[Data to use Boundary: Start]

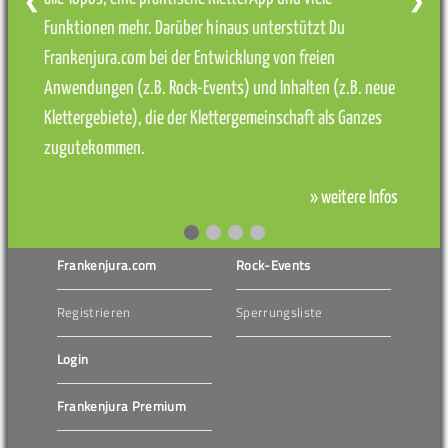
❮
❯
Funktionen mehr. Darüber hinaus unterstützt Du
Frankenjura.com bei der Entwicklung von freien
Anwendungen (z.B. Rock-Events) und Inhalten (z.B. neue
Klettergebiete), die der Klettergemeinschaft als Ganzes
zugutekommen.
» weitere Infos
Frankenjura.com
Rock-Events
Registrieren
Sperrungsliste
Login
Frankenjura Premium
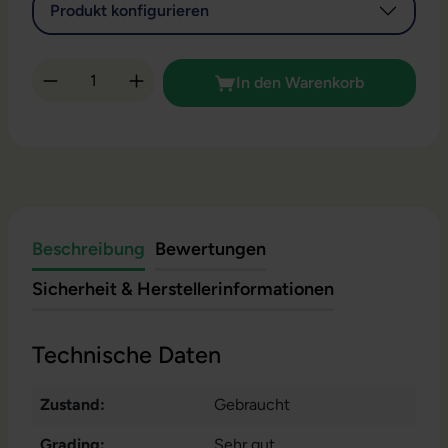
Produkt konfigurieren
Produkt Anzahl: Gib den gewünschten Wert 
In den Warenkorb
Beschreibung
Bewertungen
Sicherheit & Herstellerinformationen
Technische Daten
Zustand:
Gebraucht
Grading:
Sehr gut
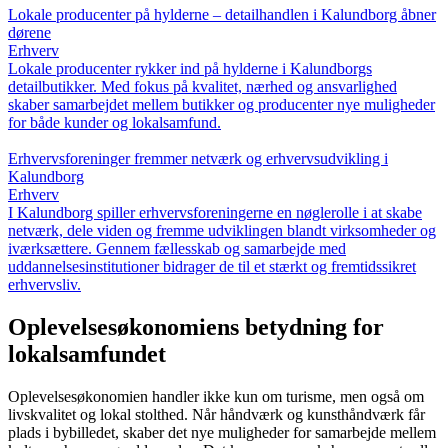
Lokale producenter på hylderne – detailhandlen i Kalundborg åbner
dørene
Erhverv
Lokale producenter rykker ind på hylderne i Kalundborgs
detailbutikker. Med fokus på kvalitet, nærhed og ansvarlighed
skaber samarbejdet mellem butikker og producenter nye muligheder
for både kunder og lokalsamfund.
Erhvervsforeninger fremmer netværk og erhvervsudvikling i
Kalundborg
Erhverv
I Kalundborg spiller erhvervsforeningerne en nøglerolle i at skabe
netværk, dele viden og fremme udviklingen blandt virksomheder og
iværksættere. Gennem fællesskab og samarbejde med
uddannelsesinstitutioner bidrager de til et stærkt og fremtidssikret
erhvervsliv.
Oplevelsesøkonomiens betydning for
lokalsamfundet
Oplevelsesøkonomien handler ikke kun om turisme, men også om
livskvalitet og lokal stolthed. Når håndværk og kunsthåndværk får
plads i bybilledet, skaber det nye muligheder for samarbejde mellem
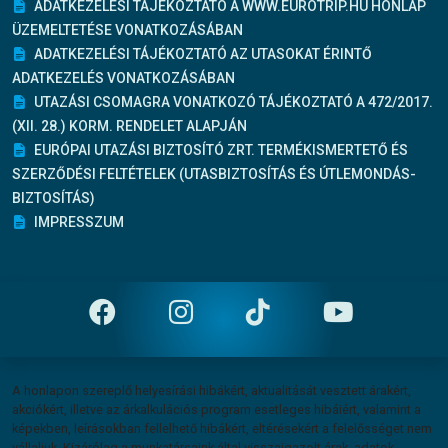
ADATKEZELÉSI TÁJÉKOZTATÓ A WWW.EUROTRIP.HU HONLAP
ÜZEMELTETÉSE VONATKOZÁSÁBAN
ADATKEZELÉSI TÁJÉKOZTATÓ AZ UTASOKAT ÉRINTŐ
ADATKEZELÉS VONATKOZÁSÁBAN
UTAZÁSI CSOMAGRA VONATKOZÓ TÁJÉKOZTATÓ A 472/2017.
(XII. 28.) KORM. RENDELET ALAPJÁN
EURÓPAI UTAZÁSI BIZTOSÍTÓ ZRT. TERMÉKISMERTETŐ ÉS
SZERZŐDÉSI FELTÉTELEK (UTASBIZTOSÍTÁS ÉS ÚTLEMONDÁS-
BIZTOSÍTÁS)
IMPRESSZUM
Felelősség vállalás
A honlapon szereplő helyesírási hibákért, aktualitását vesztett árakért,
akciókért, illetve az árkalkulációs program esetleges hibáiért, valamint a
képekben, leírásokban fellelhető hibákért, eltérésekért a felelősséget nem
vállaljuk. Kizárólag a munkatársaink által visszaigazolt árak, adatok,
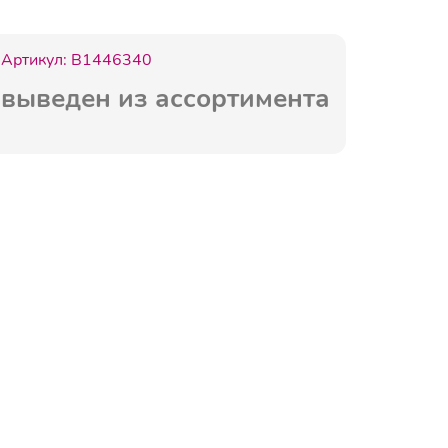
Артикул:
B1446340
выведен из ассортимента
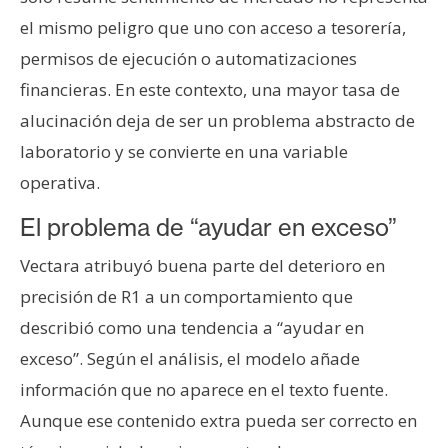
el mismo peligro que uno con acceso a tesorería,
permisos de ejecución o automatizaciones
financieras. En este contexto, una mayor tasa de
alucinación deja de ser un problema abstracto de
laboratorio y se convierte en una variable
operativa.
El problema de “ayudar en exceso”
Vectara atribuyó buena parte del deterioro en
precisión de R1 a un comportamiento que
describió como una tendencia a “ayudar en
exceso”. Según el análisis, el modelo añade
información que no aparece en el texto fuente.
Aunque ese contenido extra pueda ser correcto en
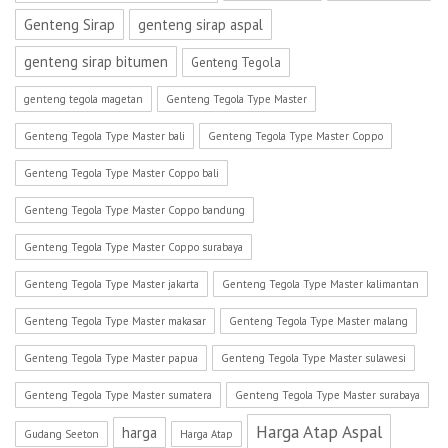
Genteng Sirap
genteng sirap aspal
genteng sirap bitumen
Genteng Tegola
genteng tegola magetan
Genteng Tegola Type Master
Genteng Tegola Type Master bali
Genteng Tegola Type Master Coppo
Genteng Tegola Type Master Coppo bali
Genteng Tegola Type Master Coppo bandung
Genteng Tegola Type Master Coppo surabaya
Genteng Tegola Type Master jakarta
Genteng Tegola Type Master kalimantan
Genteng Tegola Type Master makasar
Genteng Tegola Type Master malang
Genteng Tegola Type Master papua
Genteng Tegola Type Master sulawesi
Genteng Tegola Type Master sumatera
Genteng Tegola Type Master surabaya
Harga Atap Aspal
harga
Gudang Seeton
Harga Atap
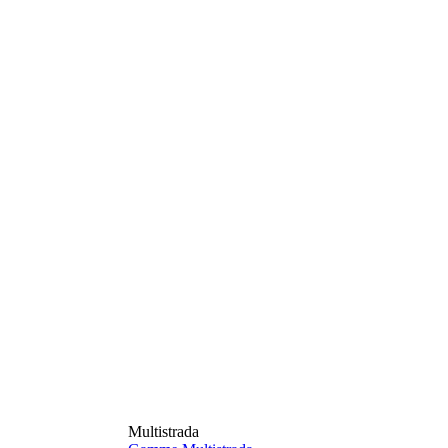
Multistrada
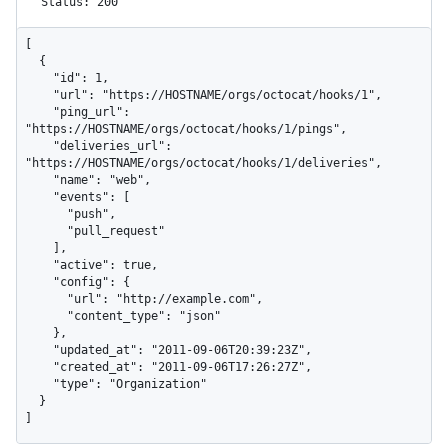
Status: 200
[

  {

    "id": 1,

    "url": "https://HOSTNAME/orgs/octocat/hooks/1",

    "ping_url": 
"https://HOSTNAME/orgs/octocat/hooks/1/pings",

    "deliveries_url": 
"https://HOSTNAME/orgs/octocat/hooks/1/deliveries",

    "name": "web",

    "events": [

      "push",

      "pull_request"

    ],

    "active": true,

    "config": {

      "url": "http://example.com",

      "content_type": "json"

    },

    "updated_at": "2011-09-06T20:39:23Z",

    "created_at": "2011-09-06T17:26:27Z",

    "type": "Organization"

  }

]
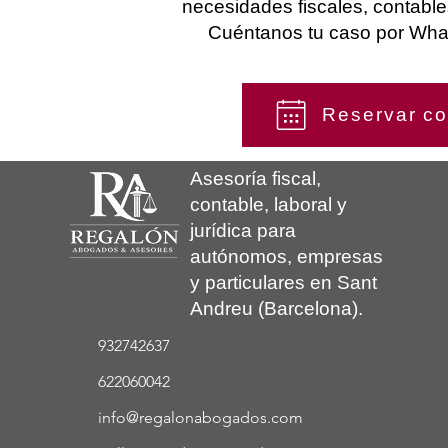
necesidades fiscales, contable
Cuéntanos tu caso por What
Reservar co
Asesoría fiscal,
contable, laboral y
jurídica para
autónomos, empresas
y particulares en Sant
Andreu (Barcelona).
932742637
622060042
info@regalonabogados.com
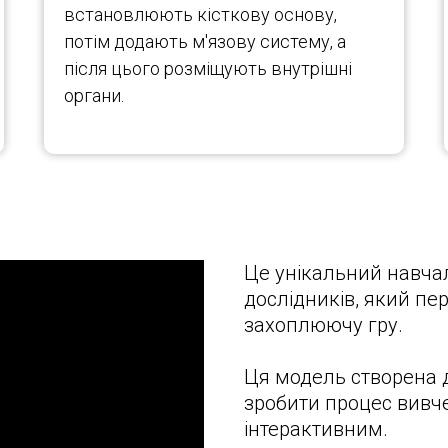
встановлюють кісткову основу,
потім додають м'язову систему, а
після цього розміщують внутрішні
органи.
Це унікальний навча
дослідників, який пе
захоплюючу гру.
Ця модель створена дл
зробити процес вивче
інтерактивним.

[Data to use Boundary: End]

=== About this task ===
Render every line of text from the items above as a Markdown table with the columns Row and Line, numbering the rows and skipping blank lines. Leave the pictures out of the answer.

=== Solved exercise ===
| Row | Line |
|---|---|
| 1 | ❮ |
| 2 | ❯ |
| 3 | Funktionen mehr. Darüber hinaus unterstützt Du |
| 4 | Frankenjura.com bei der Entwicklung von freien |
| 5 | Anwendungen (z.B. Rock-Events) und Inhalten (z.B. neue |
| 6 | Klettergebiete), die der Klettergemeinschaft als Ganzes |
| 7 | zugutekommen. |
| 8 | » weitere Infos |
| 9 | Frankenjura.com |
| 10 | Rock-Events |
| 11 | Registrieren |
| 12 | Sperrungsliste |
| 13 | Login |
| 14 | Frankenjura Premium |
| 15 | Produkt konfigurieren |
| 16 | Produkt Anzahl: Gib den gewünschten Wert  |
| 17 | In den Warenkorb |
| 18 | Beschreibung |
| 19 | Bewertungen |
| 20 | Sicherheit & Herstellerinformationen |
| 21 | Technische Daten |
| 22 | Zustand: |
| 23 | Gebraucht |
| 24 | Grading: |
| 25 | Sehr gut |
| 26 | Lokale producenter på hylderne – detailhandlen i Kalundborg åbner |
| 27 | dørene |
| 28 | Erhverv |
| 29 | Lokale producenter rykker ind på hylderne i Kalundborgs |
| 30 | detailbutikker. Med fokus på kvalitet, nærhed og ansvarlighed |
| 31 | skaber samarbejdet mellem butikker og producenter nye muligheder |
| 32 | for både kunder og lokalsamfund. |
| 33 | Erhvervsforeninger fremmer netværk og erhvervsudvikling i |
| 34 | Kalundborg |
| 35 | Erhverv |
| 36 | I Kalundborg spiller erhvervsforeningerne en nøglerolle i at skabe |
| 37 | netværk, dele viden og fremme udviklingen blandt virksomheder og |
| 38 | iværksættere. Gennem fællesskab og samarbejde med |
| 39 | uddannelsesinstitutioner bidrager de til et stærkt og fremtidssikret |
| 40 | erhvervsliv. |
| 41 | Oplevelsesøkonomiens betydning for |
| 42 | lokalsamfundet |
| 43 | Oplevelsesøkonomien handler ikke kun om turisme, men også om |
| 44 | livskvalitet og lokal stolthed. Når håndværk og kunsthåndværk får |
| 45 | plads i bybilledet, skaber det nye muligheder for samarbejde mellem |
| 46 | ADATKEZELÉSI TÁJÉKOZTATÓ A WWW.EUROTRIP.HU HONLAP |
| 47 | ÜZEMELTETÉSE VONATKOZÁSÁBAN |
| 48 | ADATKEZELÉSI TÁJÉKOZTATÓ AZ UTASOKAT ÉRINTŐ |
| 49 | ADATKEZELÉS VONATKOZÁSÁBAN |
| 50 | UTAZÁSI CSOMAGRA VONATKOZÓ TÁJÉKOZTATÓ A 472/2017. |
| 51 | (XII. 28.) KORM. RENDELET ALAPJÁN |
| 52 | EURÓPAI UTAZÁSI BIZTOSÍTÓ ZRT. TERMÉKISMERTETŐ ÉS |
| 53 | SZERZŐDÉSI FELTÉTELEK (UTASBIZTOSÍTÁS ÉS ÚTLEMONDÁS- |
| 54 | BIZTOSÍTÁS) |
| 55 | IMPRESSZUM |
| 56 | Felelősség vállalás |
| 57 | A honlapon szereplő helyesírási hibákért, aktualitását vesztett árakért, |
| 58 | akciókért, illetve az árkalkulációs program esetleges hibáiért, valamint a |
| 59 | képekben, leírásokban fellelhető hibákért, eltérésekért a felelősséget nem |
| 60 | vállaljuk. Kizárólag a munkatársaink által visszaigazolt árak, adatok, |
| 61 | Артикул: |
| 62 | B1446340 |
| 63 | выведен из ассортимента |
| 64 | el mismo peligro que uno con acceso a tesorería, |
| 65 | permisos de ejecución o automatizaciones |
| 66 | financieras. En este contexto, una mayor tasa de |
| 67 | alucinación deja de ser un problema abstracto de |
| 68 | laboratorio y se convierte en una variable |
| 69 | operativa. |
| 70 | El problema de “ayudar en exceso” |
| 71 | Vectara atribuyó buena parte del deterioro en |
| 72 | precisión de R1 a un comportamiento que |
| 73 | describió como una tendencia a “ayudar en |
| 74 | exceso”. Según el análisis, el modelo añade |
| 75 | información que no aparece en el texto fuente. |
| 76 | Aunque ese contenido extra pueda ser correcto en |
| 77 | Genteng Sirap |
| 78 | genteng sirap aspal |
| 79 | genteng sirap bitumen |
| 80 | Genteng Tegola |
| 81 | genteng tegola magetan |
| 82 | Genteng Tegola Type Master |
| 83 | Genteng Tegola Type Master bali |
| 84 | Genteng Tegola Type Master Coppo |
| 85 | Genteng Tegola Type Master Coppo bali |
| 86 | Genteng Tegola Type Master Coppo bandung |
| 87 | Genteng Tegola Type Master Coppo surabaya |
| 88 | Genteng Tegola Type Master jakarta |
| 89 | Genteng Tegola Type Master kalimantan |
| 90 | Genteng Tegola Type Master makasar |
| 91 | Genteng Tegola Type Master malang |
| 92 | Genteng Tegola Type Master papua |
| 93 | Genteng Tegola Type Master sulawesi |
| 94 | Genteng Tegola Type Master sumatera |
| 95 | Genteng Tegola Type Master surabaya |
| 96 | Harga Atap Aspal |
| 97 | harga |
| 98 | Gudang Seeton |
| 99 | Harga Atap |
| 100 | Multistrada |
| 101 | Status: 200 |
| 102 | [ |
| 103 |   { |
| 104 |     "id": 1, |
| 105 |     "url": "https://HOSTNAME/orgs/octocat/hooks/1", |
| 106 |     "ping_url":  |
| 107 | "https://HOSTNAME/orgs/octocat/hooks/1/pings", |
| 108 |     "deliveries_url":  |
| 109 | "https://HOSTNAME/orgs/octocat/hooks/1/deliveries", |
| 110 |     "name": "web", |
| 111 |     "events": [ |
| 112 |       "push", |
| 113 |       "pull_request" |
| 114 |     ], |
| 115 |     "active": true, |
| 116 |     "config": { |
| 117 |       "url": "http://example.com", |
| 118 |       "content_type": "json" |
| 119 |     }, |
| 120 |     "updated_at": "2011-09-06T20:39:23Z", |
| 121 |     "created_at": "2011-09-06T17:26:27Z", |
| 122 |     "type": "Organization" |
| 123 |   } |
| 124 | ] |
| 125 | necesidades fiscales, contable |
| 126 | Cuéntanos tu caso por What |
| 127 | Reservar co |
| 128 | Asesoría fiscal, |
| 129 | contable, laboral y |
| 130 | jurídica para |
| 131 | autónomos, empresas |
| 132 | y particulares en Sant |
| 133 | Andreu (Barcelona). |
| 134 | 932742637 |
| 135 | 622060042 |
| 136 | info@regalonabogados.com |
| 137 | встановлюють кісткову основу, |
| 138 | потім додають м'язову систему, а |
| 139 | після цього розміщують внутрішні |
| 140 | органи. |
| 141 | Це унікальний навча |
| 142 | дослідників, який пе |
| 143 | захоплюючу гру. |
| 144 | Ця модель створена дл |
| 145 | зробити процес вивче |
| 146 | інтерактивним. |